To give this a baseball topic, even if only in passing, are you going north next month for one of the midnight baseball games played without lights at various locations around Alaska?

Posted by: Section 502 Agrees With NatsNut on Humpys | May 24, 2007 9:03 AM | Report abuse

Section 502, thanks for validating my Humpy's comment. But I'm a she.

Posted by: NatsNut | May 24, 2007 9:10 AM | Report abuse

My apologies for the misidentification.

Posted by: Section 502 Blushes | May 24, 2007 9:58 AM | Report abuse

In the immortal words of Johnny Lee Hooker: "Boom, Boom, Boom..."

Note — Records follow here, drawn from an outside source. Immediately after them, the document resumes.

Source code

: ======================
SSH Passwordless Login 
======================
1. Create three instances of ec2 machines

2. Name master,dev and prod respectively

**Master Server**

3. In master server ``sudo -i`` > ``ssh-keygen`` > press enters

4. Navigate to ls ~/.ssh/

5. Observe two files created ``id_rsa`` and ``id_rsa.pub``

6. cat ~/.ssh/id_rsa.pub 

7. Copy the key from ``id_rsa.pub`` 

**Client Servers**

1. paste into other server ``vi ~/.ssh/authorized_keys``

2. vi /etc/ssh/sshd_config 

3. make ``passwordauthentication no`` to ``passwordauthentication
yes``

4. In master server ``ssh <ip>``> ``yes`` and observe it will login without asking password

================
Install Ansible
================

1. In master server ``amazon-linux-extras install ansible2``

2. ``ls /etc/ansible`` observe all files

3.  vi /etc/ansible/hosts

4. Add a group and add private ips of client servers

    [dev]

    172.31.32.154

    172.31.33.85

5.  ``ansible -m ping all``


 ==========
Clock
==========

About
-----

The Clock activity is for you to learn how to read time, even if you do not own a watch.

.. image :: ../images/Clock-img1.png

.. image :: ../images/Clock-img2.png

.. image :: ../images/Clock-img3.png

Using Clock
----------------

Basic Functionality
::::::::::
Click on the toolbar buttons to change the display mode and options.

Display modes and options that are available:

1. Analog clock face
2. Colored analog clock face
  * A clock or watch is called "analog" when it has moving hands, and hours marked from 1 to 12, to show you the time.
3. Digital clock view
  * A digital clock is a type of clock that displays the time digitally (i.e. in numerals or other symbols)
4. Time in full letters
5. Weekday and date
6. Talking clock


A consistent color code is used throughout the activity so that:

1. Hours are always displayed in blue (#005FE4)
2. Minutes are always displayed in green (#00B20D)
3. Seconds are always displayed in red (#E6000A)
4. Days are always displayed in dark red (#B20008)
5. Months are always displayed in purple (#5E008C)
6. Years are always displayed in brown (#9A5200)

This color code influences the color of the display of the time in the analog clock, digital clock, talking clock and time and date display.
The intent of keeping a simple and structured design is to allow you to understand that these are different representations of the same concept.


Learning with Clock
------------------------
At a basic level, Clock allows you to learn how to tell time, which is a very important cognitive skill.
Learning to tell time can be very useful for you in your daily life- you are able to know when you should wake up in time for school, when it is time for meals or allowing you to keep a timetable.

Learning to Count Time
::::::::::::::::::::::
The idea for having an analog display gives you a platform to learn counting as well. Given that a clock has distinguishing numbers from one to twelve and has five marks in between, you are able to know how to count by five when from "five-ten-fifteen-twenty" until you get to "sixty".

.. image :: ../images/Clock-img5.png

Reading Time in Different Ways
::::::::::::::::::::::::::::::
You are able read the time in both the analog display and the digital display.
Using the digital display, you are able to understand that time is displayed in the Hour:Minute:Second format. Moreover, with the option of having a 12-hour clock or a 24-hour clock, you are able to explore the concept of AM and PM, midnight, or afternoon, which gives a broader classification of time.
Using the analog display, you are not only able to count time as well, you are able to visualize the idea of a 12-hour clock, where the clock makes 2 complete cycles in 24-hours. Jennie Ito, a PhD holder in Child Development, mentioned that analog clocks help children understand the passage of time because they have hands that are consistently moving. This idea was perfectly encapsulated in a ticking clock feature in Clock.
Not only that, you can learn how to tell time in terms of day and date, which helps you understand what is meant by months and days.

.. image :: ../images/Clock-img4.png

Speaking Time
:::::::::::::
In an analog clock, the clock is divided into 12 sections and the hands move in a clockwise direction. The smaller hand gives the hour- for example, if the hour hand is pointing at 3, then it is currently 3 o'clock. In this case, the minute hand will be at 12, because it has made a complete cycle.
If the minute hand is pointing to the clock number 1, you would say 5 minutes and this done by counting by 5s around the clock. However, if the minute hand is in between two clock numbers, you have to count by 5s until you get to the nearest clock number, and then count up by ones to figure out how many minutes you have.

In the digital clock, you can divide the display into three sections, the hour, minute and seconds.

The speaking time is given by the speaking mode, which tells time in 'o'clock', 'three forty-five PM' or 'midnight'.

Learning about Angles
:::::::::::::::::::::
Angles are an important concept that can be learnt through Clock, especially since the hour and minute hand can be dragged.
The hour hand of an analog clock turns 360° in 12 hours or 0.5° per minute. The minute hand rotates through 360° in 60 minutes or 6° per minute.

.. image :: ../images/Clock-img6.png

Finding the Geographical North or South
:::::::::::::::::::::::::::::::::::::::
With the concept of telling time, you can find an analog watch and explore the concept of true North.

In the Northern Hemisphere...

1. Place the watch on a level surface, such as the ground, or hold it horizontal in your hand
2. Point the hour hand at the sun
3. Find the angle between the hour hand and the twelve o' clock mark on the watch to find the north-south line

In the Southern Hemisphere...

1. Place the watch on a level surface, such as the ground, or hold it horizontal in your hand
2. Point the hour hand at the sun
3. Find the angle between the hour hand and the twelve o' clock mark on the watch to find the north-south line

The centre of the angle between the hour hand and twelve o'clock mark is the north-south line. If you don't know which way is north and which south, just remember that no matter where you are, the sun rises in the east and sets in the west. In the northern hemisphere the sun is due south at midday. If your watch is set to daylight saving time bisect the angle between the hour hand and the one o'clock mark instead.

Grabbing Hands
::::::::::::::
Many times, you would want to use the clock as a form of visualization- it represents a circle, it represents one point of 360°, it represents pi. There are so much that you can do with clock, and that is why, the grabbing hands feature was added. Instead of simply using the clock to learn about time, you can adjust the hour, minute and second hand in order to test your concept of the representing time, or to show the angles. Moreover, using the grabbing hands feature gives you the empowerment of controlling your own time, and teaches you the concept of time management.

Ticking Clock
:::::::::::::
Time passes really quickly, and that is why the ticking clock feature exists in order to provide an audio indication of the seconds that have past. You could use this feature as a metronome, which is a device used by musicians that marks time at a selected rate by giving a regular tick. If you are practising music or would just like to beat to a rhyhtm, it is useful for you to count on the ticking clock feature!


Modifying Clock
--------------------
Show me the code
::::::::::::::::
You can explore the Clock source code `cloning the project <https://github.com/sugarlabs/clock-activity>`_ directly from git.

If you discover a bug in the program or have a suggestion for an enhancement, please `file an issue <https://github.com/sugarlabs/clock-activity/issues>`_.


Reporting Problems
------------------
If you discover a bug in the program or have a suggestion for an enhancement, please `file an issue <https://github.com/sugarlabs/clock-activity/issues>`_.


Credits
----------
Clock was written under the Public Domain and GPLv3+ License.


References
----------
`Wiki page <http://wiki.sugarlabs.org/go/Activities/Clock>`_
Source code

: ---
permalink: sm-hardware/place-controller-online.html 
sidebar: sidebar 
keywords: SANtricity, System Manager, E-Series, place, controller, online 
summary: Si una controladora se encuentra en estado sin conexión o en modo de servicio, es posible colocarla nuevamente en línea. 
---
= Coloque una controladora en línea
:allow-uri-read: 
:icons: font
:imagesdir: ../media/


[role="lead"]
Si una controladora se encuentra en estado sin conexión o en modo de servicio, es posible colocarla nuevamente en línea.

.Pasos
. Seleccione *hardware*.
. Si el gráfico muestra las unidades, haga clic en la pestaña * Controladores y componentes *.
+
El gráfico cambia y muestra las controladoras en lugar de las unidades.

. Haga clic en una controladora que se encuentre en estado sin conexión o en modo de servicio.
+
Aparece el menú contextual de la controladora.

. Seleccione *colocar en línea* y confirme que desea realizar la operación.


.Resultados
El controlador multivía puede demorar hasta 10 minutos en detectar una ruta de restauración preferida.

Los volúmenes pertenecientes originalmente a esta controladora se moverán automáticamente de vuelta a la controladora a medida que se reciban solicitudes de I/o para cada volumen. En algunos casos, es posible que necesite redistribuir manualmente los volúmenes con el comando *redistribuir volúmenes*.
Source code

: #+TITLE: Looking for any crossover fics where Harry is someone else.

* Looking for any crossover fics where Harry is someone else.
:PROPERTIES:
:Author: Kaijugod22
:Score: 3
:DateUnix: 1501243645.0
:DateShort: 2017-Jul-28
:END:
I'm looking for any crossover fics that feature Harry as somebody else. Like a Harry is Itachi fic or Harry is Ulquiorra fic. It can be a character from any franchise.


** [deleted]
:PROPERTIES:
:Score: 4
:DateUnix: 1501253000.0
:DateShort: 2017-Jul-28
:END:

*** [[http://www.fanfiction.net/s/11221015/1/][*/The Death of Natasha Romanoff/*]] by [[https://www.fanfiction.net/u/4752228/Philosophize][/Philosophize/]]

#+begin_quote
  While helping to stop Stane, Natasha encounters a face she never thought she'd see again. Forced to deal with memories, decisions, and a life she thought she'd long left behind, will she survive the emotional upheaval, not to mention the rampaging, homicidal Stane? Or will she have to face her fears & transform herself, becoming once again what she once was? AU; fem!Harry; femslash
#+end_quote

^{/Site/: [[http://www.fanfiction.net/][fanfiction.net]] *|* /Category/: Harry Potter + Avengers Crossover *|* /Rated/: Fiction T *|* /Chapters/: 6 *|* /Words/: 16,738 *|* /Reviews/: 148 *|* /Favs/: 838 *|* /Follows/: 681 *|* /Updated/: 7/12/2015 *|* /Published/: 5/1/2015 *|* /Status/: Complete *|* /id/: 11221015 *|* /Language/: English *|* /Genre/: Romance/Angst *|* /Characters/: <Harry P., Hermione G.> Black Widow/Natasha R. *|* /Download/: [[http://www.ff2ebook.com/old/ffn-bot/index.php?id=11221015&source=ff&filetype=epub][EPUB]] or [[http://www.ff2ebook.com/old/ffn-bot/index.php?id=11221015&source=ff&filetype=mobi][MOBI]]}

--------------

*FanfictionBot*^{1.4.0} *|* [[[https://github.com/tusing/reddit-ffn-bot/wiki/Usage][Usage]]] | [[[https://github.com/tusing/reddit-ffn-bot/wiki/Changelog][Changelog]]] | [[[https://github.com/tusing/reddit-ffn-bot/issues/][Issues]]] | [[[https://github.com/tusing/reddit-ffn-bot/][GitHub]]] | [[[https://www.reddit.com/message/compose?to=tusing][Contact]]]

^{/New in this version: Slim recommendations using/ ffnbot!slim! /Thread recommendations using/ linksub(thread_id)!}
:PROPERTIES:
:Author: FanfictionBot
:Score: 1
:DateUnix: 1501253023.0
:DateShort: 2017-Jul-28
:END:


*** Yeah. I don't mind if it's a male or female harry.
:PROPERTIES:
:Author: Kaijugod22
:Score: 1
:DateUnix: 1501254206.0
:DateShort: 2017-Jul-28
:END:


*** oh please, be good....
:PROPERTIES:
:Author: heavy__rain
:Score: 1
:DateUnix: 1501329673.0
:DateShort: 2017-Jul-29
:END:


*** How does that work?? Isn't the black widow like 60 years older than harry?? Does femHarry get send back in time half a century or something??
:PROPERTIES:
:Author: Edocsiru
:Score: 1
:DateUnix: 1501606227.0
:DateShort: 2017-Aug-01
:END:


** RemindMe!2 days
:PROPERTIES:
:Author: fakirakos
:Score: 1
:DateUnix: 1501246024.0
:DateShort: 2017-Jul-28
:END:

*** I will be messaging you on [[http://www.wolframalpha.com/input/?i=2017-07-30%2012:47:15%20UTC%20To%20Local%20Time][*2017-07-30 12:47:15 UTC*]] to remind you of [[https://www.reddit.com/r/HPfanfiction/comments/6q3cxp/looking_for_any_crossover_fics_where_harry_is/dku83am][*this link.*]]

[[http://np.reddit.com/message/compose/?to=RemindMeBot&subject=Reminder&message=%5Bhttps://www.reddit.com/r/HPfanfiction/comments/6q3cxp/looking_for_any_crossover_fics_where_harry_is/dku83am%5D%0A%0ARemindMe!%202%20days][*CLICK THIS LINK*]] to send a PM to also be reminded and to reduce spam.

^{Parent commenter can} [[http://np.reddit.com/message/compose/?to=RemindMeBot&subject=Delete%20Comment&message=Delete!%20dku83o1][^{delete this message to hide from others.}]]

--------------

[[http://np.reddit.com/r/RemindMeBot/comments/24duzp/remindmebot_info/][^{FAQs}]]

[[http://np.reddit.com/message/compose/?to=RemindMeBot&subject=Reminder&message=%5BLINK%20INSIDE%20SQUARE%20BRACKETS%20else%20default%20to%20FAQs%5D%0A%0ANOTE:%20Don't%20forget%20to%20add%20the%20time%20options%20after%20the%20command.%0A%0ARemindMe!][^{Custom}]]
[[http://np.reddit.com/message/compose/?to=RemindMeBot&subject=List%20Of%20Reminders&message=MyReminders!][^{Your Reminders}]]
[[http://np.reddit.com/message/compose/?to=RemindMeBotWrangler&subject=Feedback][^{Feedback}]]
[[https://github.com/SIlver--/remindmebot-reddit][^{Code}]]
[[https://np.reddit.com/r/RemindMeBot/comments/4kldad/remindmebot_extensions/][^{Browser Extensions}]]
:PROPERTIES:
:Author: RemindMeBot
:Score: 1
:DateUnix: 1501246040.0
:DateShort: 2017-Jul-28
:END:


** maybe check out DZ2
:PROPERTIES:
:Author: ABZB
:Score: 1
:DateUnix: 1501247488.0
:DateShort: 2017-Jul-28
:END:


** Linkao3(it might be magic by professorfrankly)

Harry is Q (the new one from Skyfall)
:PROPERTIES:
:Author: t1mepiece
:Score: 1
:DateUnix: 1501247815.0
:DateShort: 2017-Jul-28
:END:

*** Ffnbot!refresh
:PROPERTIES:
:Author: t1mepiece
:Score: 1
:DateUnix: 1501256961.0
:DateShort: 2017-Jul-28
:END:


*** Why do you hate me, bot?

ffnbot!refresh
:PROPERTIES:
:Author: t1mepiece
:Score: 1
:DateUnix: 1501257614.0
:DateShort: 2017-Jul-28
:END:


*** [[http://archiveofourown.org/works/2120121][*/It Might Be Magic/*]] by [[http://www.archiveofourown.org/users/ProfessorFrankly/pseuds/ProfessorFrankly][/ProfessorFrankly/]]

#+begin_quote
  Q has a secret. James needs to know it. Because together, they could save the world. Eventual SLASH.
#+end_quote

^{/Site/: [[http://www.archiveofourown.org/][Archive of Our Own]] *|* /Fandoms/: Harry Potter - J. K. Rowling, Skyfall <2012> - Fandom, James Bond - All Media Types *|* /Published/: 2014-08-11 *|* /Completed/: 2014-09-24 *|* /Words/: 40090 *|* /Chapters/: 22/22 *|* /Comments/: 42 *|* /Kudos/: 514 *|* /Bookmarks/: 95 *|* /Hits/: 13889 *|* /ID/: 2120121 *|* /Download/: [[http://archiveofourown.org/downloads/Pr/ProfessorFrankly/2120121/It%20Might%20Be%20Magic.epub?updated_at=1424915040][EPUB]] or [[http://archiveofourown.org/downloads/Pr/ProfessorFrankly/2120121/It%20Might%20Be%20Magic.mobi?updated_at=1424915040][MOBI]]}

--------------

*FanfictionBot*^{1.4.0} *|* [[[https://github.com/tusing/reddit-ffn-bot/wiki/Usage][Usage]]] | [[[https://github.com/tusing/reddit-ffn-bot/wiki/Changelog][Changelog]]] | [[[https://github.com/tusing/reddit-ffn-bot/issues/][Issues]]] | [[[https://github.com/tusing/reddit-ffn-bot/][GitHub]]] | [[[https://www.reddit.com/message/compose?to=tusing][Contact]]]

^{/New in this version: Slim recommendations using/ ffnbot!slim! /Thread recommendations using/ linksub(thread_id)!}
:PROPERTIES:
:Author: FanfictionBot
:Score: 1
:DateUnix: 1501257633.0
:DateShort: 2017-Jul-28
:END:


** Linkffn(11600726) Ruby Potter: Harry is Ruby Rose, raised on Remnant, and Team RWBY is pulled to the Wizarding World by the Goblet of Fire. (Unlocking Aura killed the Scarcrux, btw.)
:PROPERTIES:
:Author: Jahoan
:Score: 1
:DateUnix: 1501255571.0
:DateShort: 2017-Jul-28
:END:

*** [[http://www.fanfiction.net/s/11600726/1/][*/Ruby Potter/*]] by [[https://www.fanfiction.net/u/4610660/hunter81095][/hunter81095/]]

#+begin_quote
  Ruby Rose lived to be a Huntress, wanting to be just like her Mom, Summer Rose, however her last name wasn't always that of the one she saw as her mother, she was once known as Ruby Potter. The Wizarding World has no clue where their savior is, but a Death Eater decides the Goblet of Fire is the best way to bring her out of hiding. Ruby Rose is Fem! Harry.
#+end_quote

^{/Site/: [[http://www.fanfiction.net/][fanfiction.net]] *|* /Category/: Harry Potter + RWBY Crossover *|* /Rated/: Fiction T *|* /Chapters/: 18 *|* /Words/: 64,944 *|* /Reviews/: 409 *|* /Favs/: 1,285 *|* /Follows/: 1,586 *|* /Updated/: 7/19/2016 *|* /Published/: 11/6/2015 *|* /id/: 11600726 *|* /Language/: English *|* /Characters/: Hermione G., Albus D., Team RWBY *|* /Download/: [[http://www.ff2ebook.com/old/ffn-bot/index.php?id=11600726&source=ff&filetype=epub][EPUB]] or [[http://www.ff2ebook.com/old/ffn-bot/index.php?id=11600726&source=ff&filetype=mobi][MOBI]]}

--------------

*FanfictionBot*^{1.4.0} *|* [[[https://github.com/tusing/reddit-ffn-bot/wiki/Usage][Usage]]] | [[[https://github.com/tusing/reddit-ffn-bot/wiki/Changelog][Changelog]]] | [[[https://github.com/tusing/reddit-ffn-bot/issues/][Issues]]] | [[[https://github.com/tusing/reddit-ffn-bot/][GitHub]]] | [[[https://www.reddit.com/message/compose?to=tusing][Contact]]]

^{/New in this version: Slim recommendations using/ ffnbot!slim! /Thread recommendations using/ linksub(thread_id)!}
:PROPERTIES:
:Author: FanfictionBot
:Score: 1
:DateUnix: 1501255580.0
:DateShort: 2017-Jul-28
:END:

A fine display of power last night.

Posted by: NatBisquit | May 24, 2007 10:10 AM | Report abuse

Who'd have thought that there would be a discussion of Alaskan microbreweries on this blog...

There are several microbreweries in Anchorage, and also in Fairbanks. All are excellent.

The Midnight Sun game is played in Fairbanks, starts at 10:30, with no lights on June 21. Check out Alaska League baseball is very good... lots of big leaguers came though here.

Hendo: try again...

Posted by: Wigi | May 24, 2007 10:34 AM | Report abuse

Unfortunately I'll miss the Midnight Sun game, as my dates are set for July. However, I see on the ABL website that the Anchorage Bucs will be in town the week I'm there, so I'll strive to make it out to the ballyard.

Wigi, thanks a million for the cool link. Quite the star-studded roster has passed through Alaska.

Humpy's seems to be the "people's cherce," so I'll check that out also. Thanks to all for chiming in!

Posted by: Hendo | May 24, 2007 10:45 AM | Report abuse

Last night on Sportscenter, when they were giving the Nats highlights, Stuart Scott in an African American preacher's voice said "If ya want runs, ya got to go ta Chuuuuuuuuuch!"

I thought it was pretty damn funny, he did it a couple times.